The Devils are, unfortunately for those of us with the distinguishing hockey eye, a well-oiled machine full of suck. They throw up the Berlin Wall across their own blueline when retreating back on defense. Their two forecheckers hang tight to the center red line, sometimes dropping one of those men back to make the wall across the blue line even more formidable. In my mind and in the mind of a lot of people who grew up watching the same hockey I did in the 1980s find this to be almost embarassing. After all, if professional hockey players can’t condition themselves to keep up with the guys they’re playing against…why does that make it OK now to have defensemen essentially be offensively retarded just so they can eat up space defensively, skate backwards and drag their stick across potential passing-lanes.

This style of defensive play was taught by Jacques Lemaire (now coaching and boring folks in Minnesota with the Wild) a former standout with the Montreal Canadiens during their dynastic days of the 1970s. Devils General Manager Lou Lamoriello seeing that Lemaire had a school of thought that met his approval and the approval of the bottom line of the company became the most ardent follower of Lemaire’s instructions.

All of the many coaches Lamoriello has hired, fired and re-hired again have all been made to follow the rule book: Play the dry, trapping, don’t bother to play offense style….or else I’ll fire you after you’ve gotten the team a playoff spot and I’ll take over and either hog the glory you’ve earned or drive the bandwagon into the river. Larry Robinson, hall of fame defenseman, is in particular Lou Lamoriello’s version of Billy Martin, which is sad in and of itself since Larry Robinson isn’t anywhere near as fiery a personality as Martin was otherwise I have the feeling Robinson would’ve done us all a favor a while ago and socked it to Lamoriello.

But I digress.

The point of this ramble here is that while yes, the Senators are playing some hybrid variation of the kind of “hockey” that generally drives me insane and makes me wish the Plague upon whoever decided to do that – they’re doing it differently. The Sens don’t spend the entirety of the game skating backwards and just waiting for teams to skate right up to them and dump it in the zone over their heads ending any and all ability to skate forward and generate offense. The key to beating a trap is to attack it and hit it in the mouth and make guys snap out of it. Buffalo hasn’t even come close to showing the fire needed to do this – all the while Ottawa still sends guys to attack once they’ve got the puck rather than dumping and chasing after it as well, something that turns hockey into the worst game of Pong ever created. Imagine if you played Pong and no one scored and the ball just bounced all over the screen with no way to make a result happen.

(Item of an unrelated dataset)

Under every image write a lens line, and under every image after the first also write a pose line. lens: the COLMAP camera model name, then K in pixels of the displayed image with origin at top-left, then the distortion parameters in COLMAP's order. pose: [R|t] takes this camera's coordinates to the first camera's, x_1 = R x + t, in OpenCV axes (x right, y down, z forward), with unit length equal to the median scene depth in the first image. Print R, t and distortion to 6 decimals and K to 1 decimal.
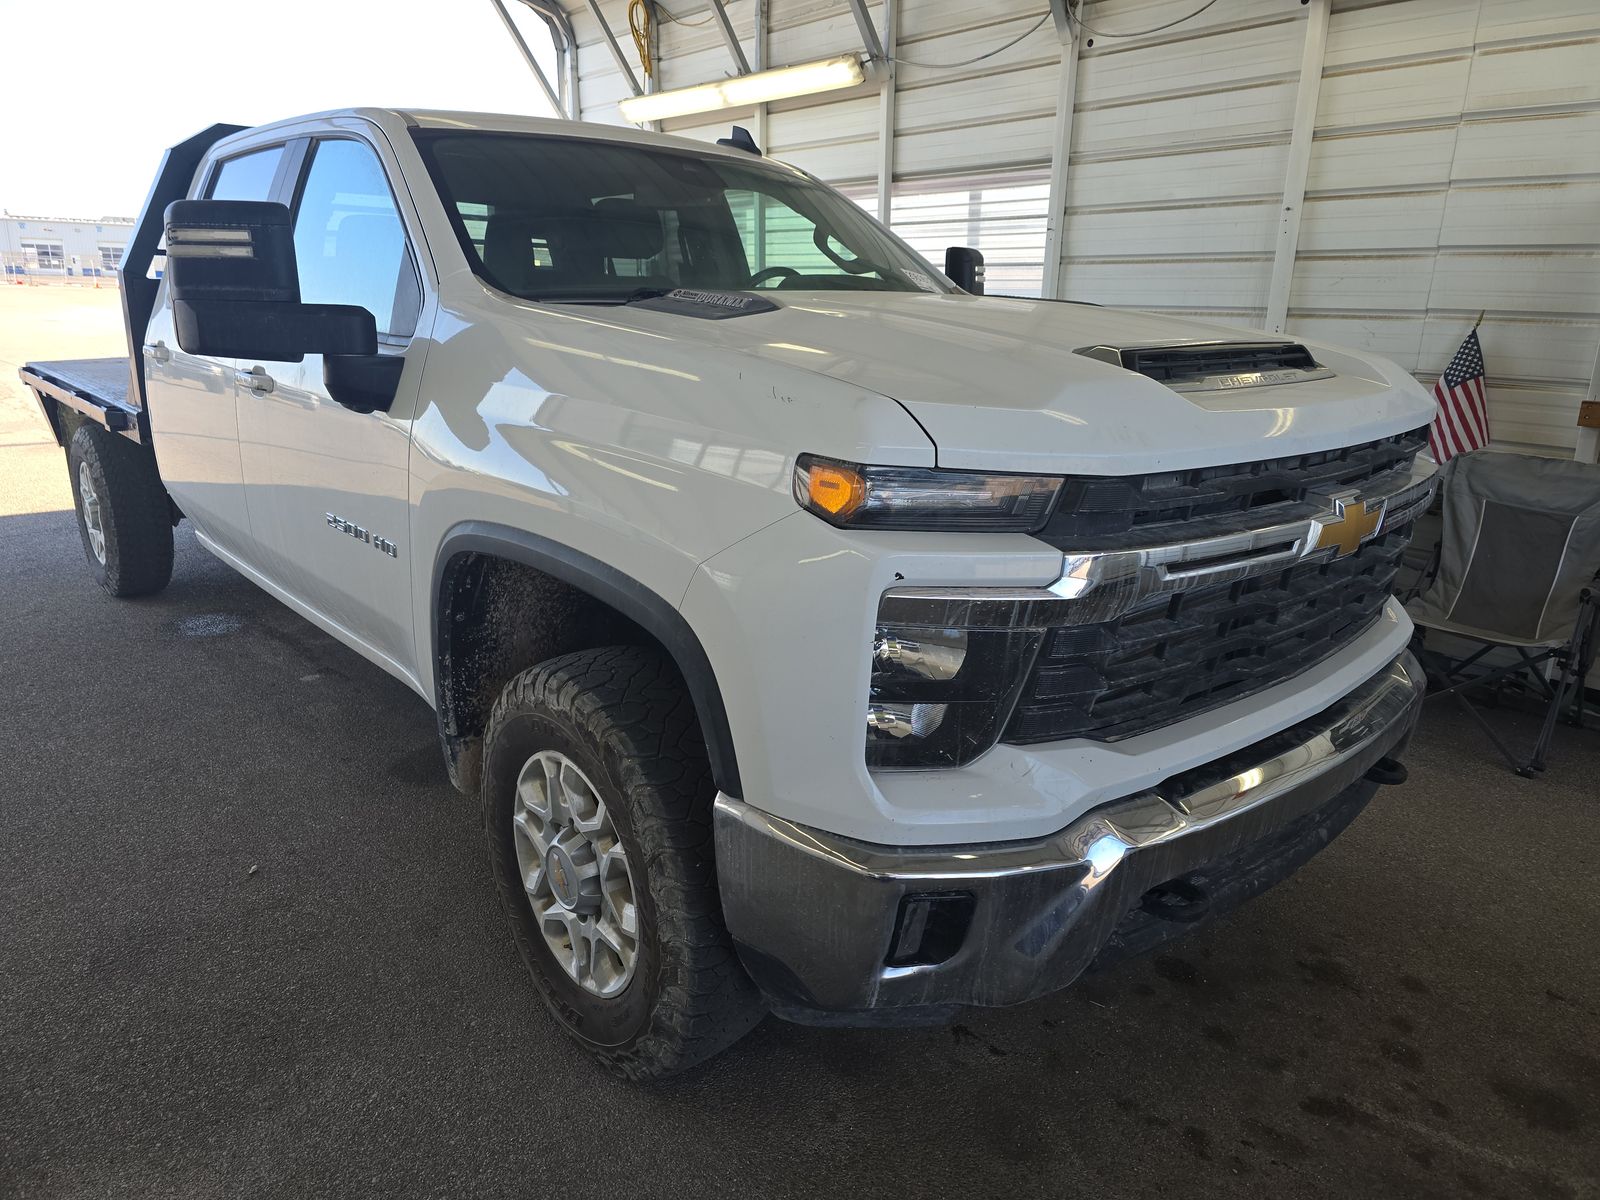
lens RADIAL K [[1097.6, 0, 788.2], [0, 1097.6, 596.2], [0, 0, 1]] dist [0.067701, -0.057965]
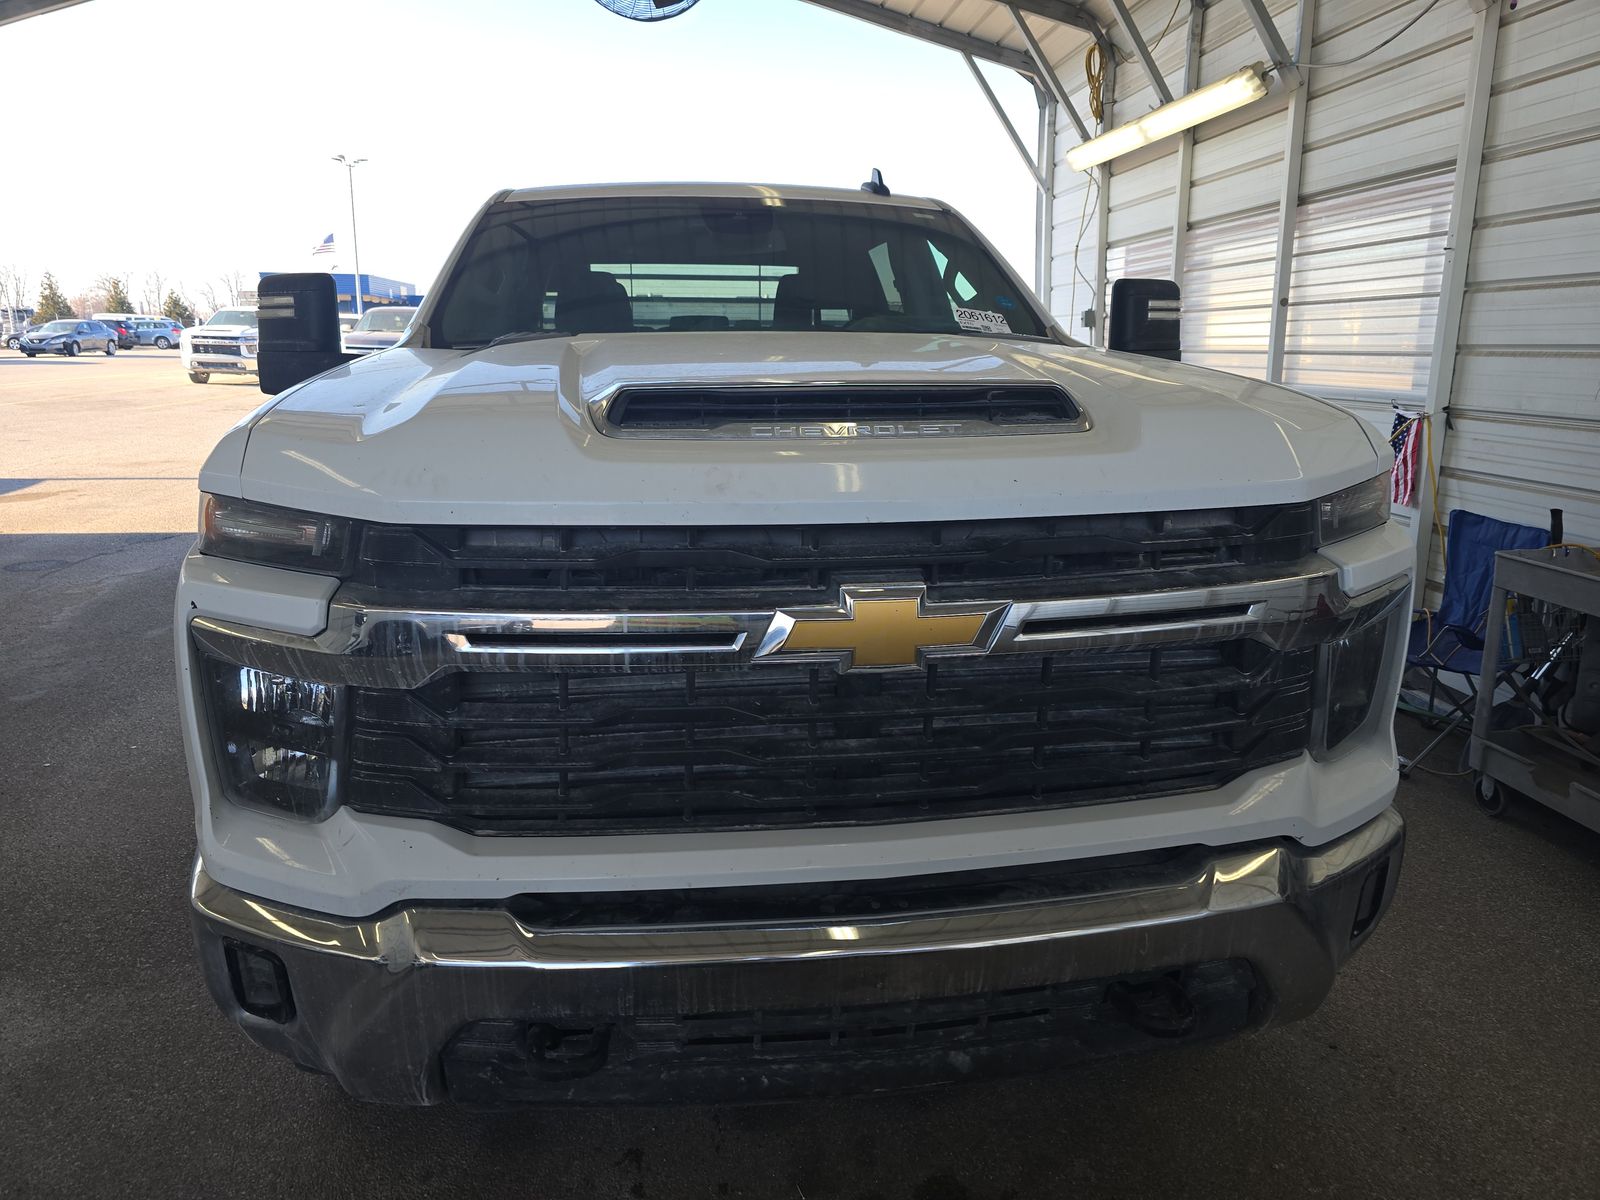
lens RADIAL K [[1097.6, 0, 803.9], [0, 1097.6, 588.8], [0, 0, 1]] dist [0.067701, -0.057965]
pose [[0.823797, 0.103571, -0.557343, 0.323092], [-0.135355, 0.990668, -0.015971, -0.026460], [0.550488, 0.088596, 0.830129, 0.136410]]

There, that’s what you get with the Devils/Wild/Ducks variation of “hockey” these days. Everyone had wrongly assumed that the trap as we knew it in the Dark Ages would be a distant, horrible memory – meanwhile rational thinking folks pulled examples out of the European Leagues about how teams would figure out a way to make it work and continue to employ it and well, what do you know….teams did just that same thing here. Rather than accent on speed and skill they continue to accent on slowing things down, interfering with guys chasing on the dump-ins and setting picks that the referees have suddenly started letting go once again now that we’ve reached the playoffs. BAD PRECEDENT!